Italian Meringue Buttercream


After discovering Italian meringue buttercream, the real stuff made with sugar, eggs and what-should-be-illegal amounts of butter, I rarely whip up a frosting that calls for powdered sugar anymore. I don’t entirely eschew powdered sugar – I enjoy a fluffy, powdered-sugar-sweetened cream cheese frosting every now and then, but most of my cakes are adorned with smooth layers, thick fillings and flirty swirls of silky, melt-in-your-mouth buttercream.

Italian meringue buttercream is deceptively light-tasting with a smooth texture that allows it to glide easily onto cake. It sets quickly in the refrigerator or freezer when you’re assembling cake layers and applying frosting coats, and piped decorations of buttercream hold their shapes at room temperature better and longer than the average frosting. These qualities make it a dream for decorating.


The recipe I’m sharing belongs to my friend, Amanda, who inspired my affection for lemon curd and helped me pull off my daughter’s first birthday cake. Although I’ve made my own buttercream for years, I have always claimed Amanda’s is superior. Lucky for me – and all of us – she left her secret recipe sitting on my kitchen table a few months ago.

I attempted to blackmail her, but because she’s the generous sort, she didn’t mind passing along the recipe. By this point, she is probably used to me stealing things.

It is, be forewarned, called buttercream for a reason. You may wish to steady yourself on a guardrail or sturdy chair before reading the required amount of butter. I would submit, so we all can momentarily remove ourselves of guilt, that buttercream is a special occasion creation, not a weekly luxury, although once you taste it, you may find yourself dreaming up all kinds of occasions worthy of such an indulgence.


My last piece of advice is to store your decorated cakes or cupcakes in a safe place, lest any small animals find and pillage your prized goodies.


Yield: 7 cups



1/2 cup water
2 1/4 cups sugar
1 teaspoon light corn syrup (to keep the sugar from crystallizing)
6 egg whites (pasteurized if you wish)
1 tablespoon vanilla extract
1 1/2 lbs (6 sticks) unsalted butter at room temperature


Add the sugar and corn syrup to a small pot, then slowly poor water over top, making sure no sugar is above water level, stirring if necessary. Attach a candy thermometer to side of pot. Turn heat to medium-high. Bring sugar water to 240 degrees F.

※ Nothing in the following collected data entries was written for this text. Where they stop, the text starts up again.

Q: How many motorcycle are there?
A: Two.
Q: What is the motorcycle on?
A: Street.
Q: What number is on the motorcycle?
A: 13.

While the sugar is heating, beat the eggs in the bowl of a mixer on medium speed until stiff peaks form. Slow the mixer down if they reach this point before the sugar reaches 240 F.

When the sugar is ready, remove from heat. Turn the mixer on high, and slowly — VERY SLOWLY (I didn’t realize how slowly one must do this until I watched Amanda demonstrate) — pour the sugar into the bowl, close to the edge and away from the beater, to avoid it from splattering against the sides of the bowl, where it will immediately harden. (Confession: mine almost always splatters a bit so don’t lose hope if yours does, just keep pouring with a slow and steady hand.) When all of the sugar has been poured in, continue beating the mixture on high until the bowl is cool to touch. This takes 10-15 minutes, give or take a few.

With the mixer on low-medium speed, add the butter, piece by piece until it is fully incorporated. The buttercream may break apart before starting to thicken up. Don’t fret — just keep mixing. Add the vanilla. Beat on medium for an additional minute.

You can decorate your cake or cupcakes immediately with the buttercream or store it in the fridge or freezer for future use, in which case it will need to be brought to room temperature and possibly whipped again lightly before using.